Participating bartenders all received the same sets of recipes, then were given a series of orders and were timed. Drinks were examined for proper garnishment and presentation, bottles weighed for pouring accuracy, and objective scores tabulated. (Tanqueray now offers a similar evaluation to operations, in which bartenders are evaluated against their co-workers.)
The results? Some very good and well-known bartenders didn’t do so well, and many newer folks performed exceptionally. Good skills were evident in cities considered outside the main cocktail circuit—Kansas City and St. Louis, notably. The average American bartender tested poured with 86% accuracy, a score most operators would find wanting.
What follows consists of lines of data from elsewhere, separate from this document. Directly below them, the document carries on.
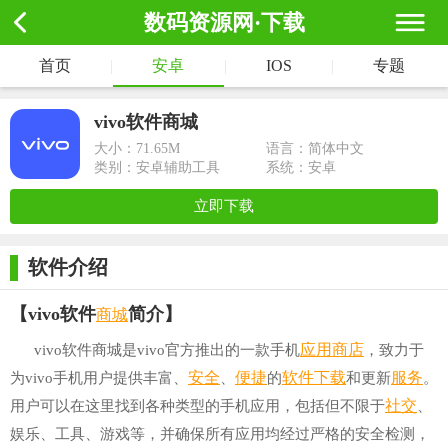
数码资源网·下载
首页
|
安卓
|
IOS
|
专题
vivo软件商城
大小：
71.65M
语言：简体中文
类别：安卓辅助工具
系统：安卓
立即下载
软件介绍
商城
【vivo软件
简介】
应用商店
vivo软件商城是vivo官方推出的一款手机
，致力于
安全
便捷
软件下载
服务
为vivo手机用户提供丰富、
、
的
和更新
。
社交
用户可以在这里找到各种类型的手机应用，包括但不限于
、
娱乐、工具、游戏等，并确保所有应用均经过严格的安全检测，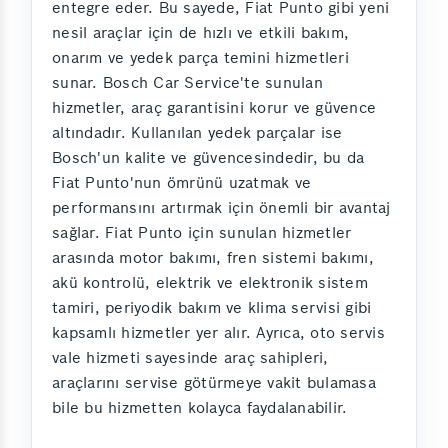
entegre eder. Bu sayede, Fiat Punto gibi yeni
nesil araçlar için de hızlı ve etkili bakım,
onarım ve yedek parça temini hizmetleri
sunar. Bosch Car Service'te sunulan
hizmetler, araç garantisini korur ve güvence
altındadır. Kullanılan yedek parçalar ise
Bosch'un kalite ve güvencesindedir, bu da
Fiat Punto'nun ömrünü uzatmak ve
performansını artırmak için önemli bir avantaj
sağlar. Fiat Punto için sunulan hizmetler
arasında motor bakımı, fren sistemi bakımı,
akü kontrolü, elektrik ve elektronik sistem
tamiri, periyodik bakım ve klima servisi gibi
kapsamlı hizmetler yer alır. Ayrıca, oto servis
vale hizmeti sayesinde araç sahipleri,
araçlarını servise götürmeye vakit bulamasa
bile bu hizmetten kolayca faydalanabilir.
Another issue: less than 30% tasted their drinks with a straw at the correct time—many forgot altogether or did so after they poured the drink, instead of when it was still in the shaker and correction would be less obvious. More crucial for operators was the common problem of poorly managed pour spouts and spillage. As Winchester notes, “Even the meniscus on a jigger allows for a 10% overpour and these mount up—one bartender working three shifts a week overpouring at a 10% rate making 100 drinks a night will overpour 187 bottles of spirit per year.”
Briars, the newly named Bacardi global director of brand advocacy, says the time is ripe for suppliers to train not only about their brands, but to support the industry to run businesses more efficiently and profitably. “I’m amazed when I’ve talked to leading some leading mixologists who are great bartenders but still have no idea how to cost out a cocktail,” he says.
Now that cocktail-centric bars have opened all over the country, competition is a given, and how to run a bar profitably will be seen as much more important. “We’ve never had this much knowledge and it’s never been this good to be in the bar industry. I’d hate for us to squander this opportunity,” he says.
Says Winchester, “Hospitality is relatively simple: put a smile on a guest’s face, optimize the sale while in the venue and give them a reason to return.” A bartender at the top of her practical skills who can do that in the midst of a Friday night rush would be worth his/her weight in Sazeracs.
In the big picture, perhaps the greatest value in training is the prospect of making the maneuvers and mindset of bartending second nature, empowering the person behind the stick to develop an identity while being an asset to a drinking establishment. That said, a neophyte bartender can still choose among all sorts of training programs, including the much-maligned “flair bartending” style that still has pockets of aficionados. As Gaz Regan says, “I can’t think of any facet of bartending that’s being missed at present, but I’ve no doubt that someone will soon start offering a course in techniques that I’ve never dreamed of. I’m really looking forward to that.”